10. The system of claim 1, wherein the controller is further to count the unique markers detected in the image and to test that the count meets a minimum number of unique markers as a condition to determine the pose of the camera.

11. The system of claim 1, wherein the controller is further to test that imaging quality of the image meets a minimum imaging quality as a condition to determine the pose of the camera.

12. The system of claim 1, wherein the plurality of cameras is affixable to the platform, and wherein the platform is to be stationary with respect to the plurality of cameras during image capture.

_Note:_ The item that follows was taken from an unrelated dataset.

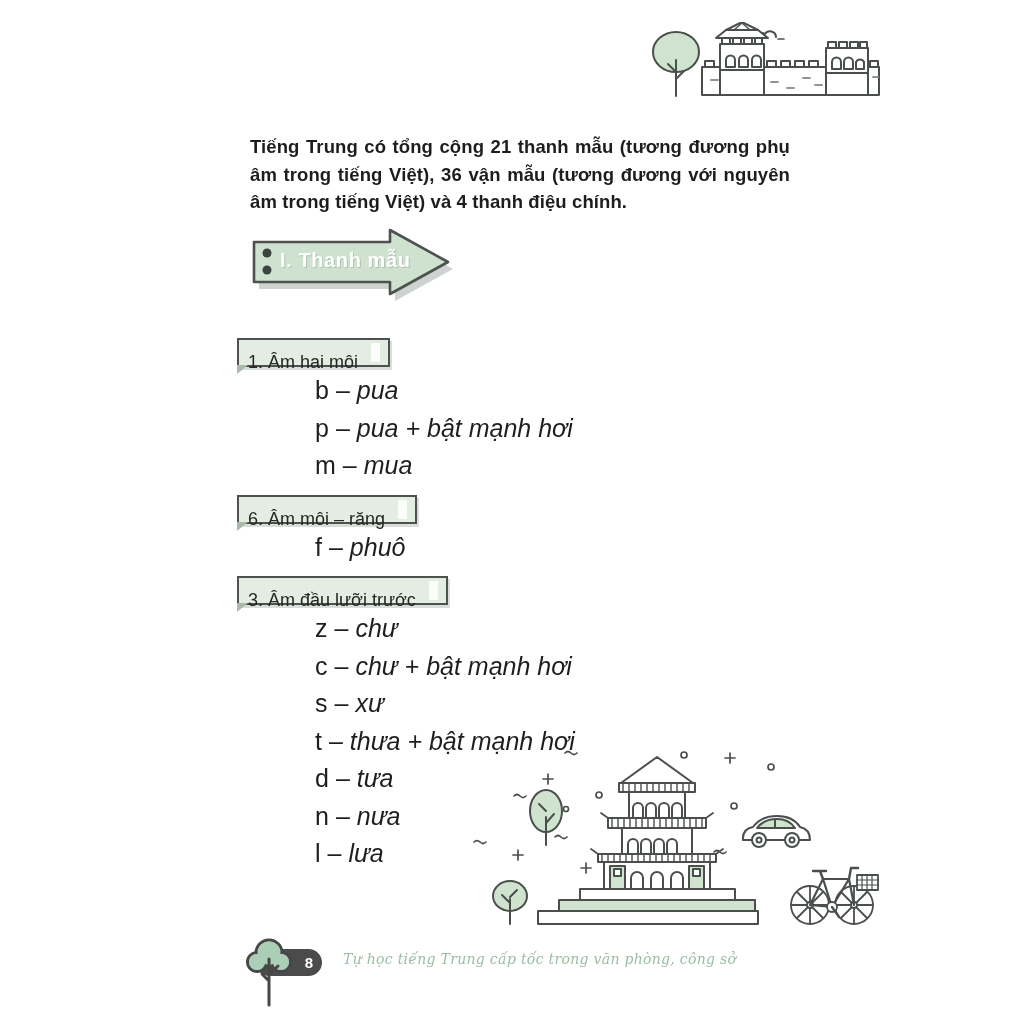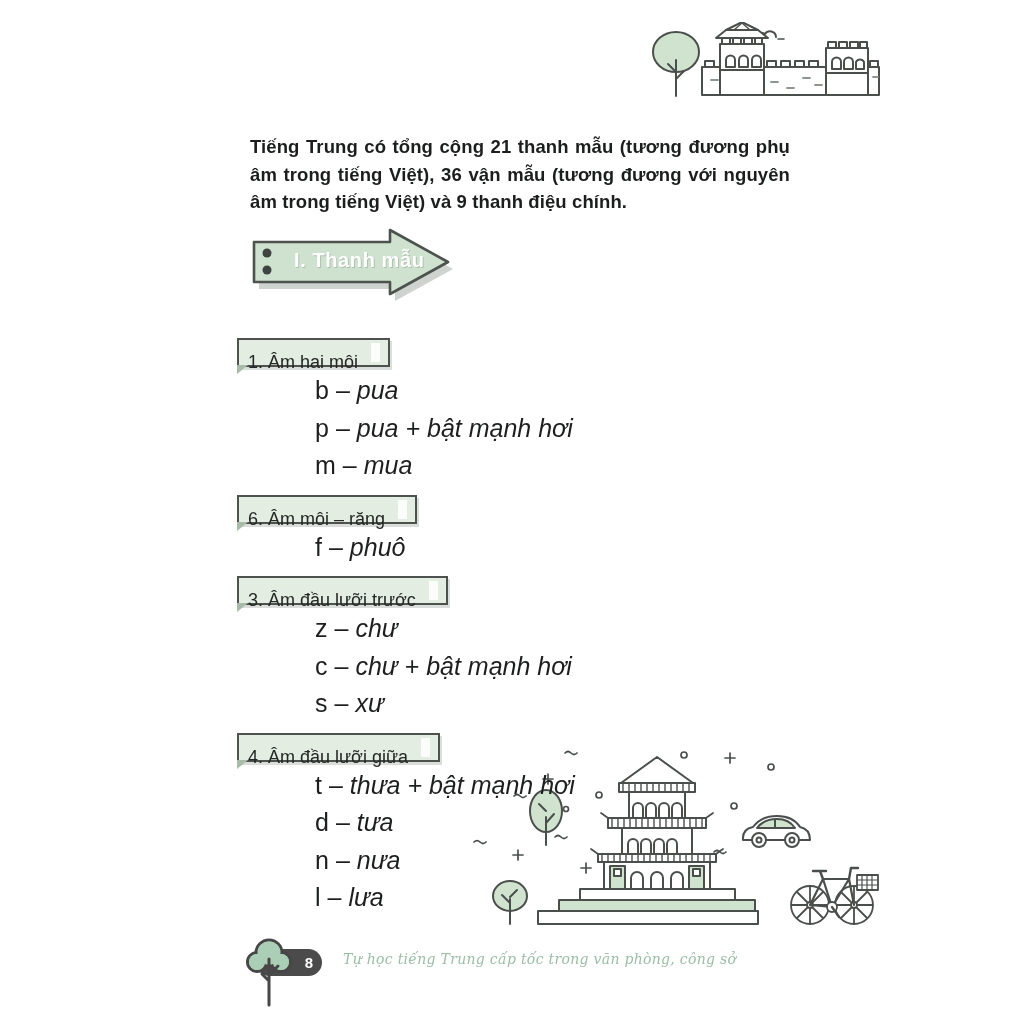"Tiếng Trung có tổng cộng" p.intro { text: 9 -> 4 }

13. A non-transitory machine-readable medium comprising:

instructions to control a plurality of cameras to capture images of a target object and determine poses of the plurality of cameras, wherein the poses are referenced to determine three-dimensional data of the target object from the images;

wherein the instructions are further to determine the poses based on unique markers that are detected in the images, the unique markers being arranged in a predetermined layout on a platform to support the target object; and

wherein the instructions are further to trigger user-interface feedback when a number of unique markers resolved in an image fails to meet a threshold number.

14. The non-transitory machine-readable medium of claim 13, wherein the instructions are further to determine a remedial user action for an unresolved unique marker in an image, and wherein the instructions are further to indicate the remedial user action in the user-interface feedback.

15. A system comprising:

a plurality of cameras to capture images;

a controller to connect to the plurality of cameras, the controller to control the plurality of cameras to capture the images; and

a platform including a plurality of unique markers arranged in a predetermined layout;

wherein the controller is to detect unique markers of the plurality of unique markers in an image captured by a camera of the plurality of cameras, rank detected unique markers based on imaging quality of the detected unique markers, and determine a pose of the camera using a selected number of ranked unique markers.